Two Salmonella typhimurium strains, which could be used as sources for the leucine biosynthetic intermediates α- and β-isopropylmalate were constructed by a series of P22-mediated transductions. One strain, JK527 [flr-19 leuA2010 Δ(leuD-ara)798 fol-162], accumulated and excreted α-isopropylmalate, whereas the second strain, JK553 (flr-19 leuA2010 leuB698), accumulated and excreted α- and β-isopropylmalate. The yield of α-isopropylmalate isolated from the culture medium of JK527 was more than five times the amount obtained from a comparable volume of medium in which Neurospora crassa strain FLR₉₂-1-216 (normally used as the source for α- and β-isopropylmalate) was grown. Not only was the yield greater, but S. typhimurium strains are much easier to handle and grow to saturation much faster than N. crassa strains. The combination of the two regulatory mutations flr-19, which results in constitutive expression of the leucine operon, and leuA2010, which renders the first leucine-specific biosynthetic enzyme insensitive to feedback inhibition by leucine, generated limitations in the production of valine and pantothenic acid.
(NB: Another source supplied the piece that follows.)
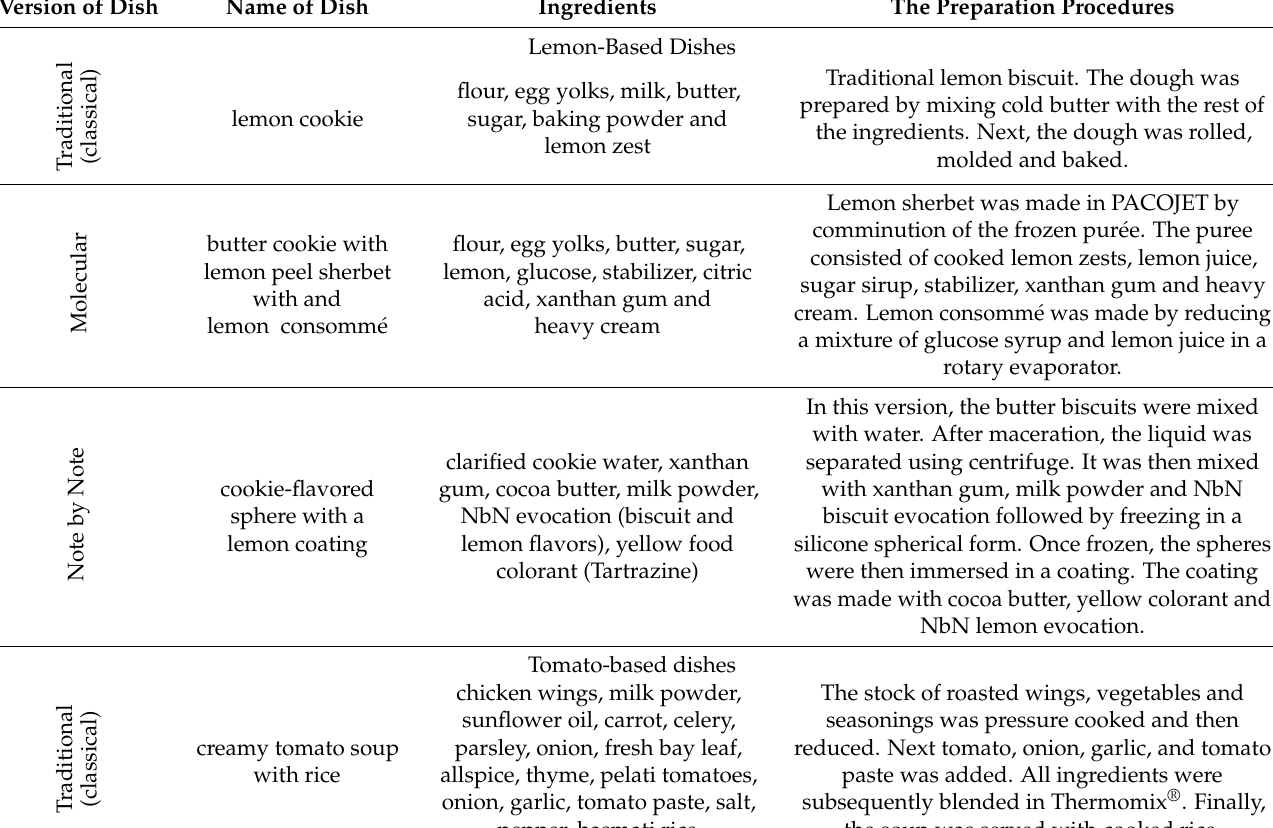
Table A1. The preparation procedures of dishes used in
The efficient, irreversible, and unregulated conversion of α-ketoisovaleric acid into α-isopropylmalate (α-isopropylmalate synthetase K_m for α-ketoisovaleric acid, 6 × 10⁻⁵ M) severely restricted the amount of α-ketoisovaleric acid available for conversion into valine and pantothenic acid (ketopantoate hydroxymethyltransferase K_m for α-ketoisovaleric acid, 1.1 × 10⁻³ M; transaminase B K_m for α-ketoisovaleric acid, 2 × 10⁻³ M).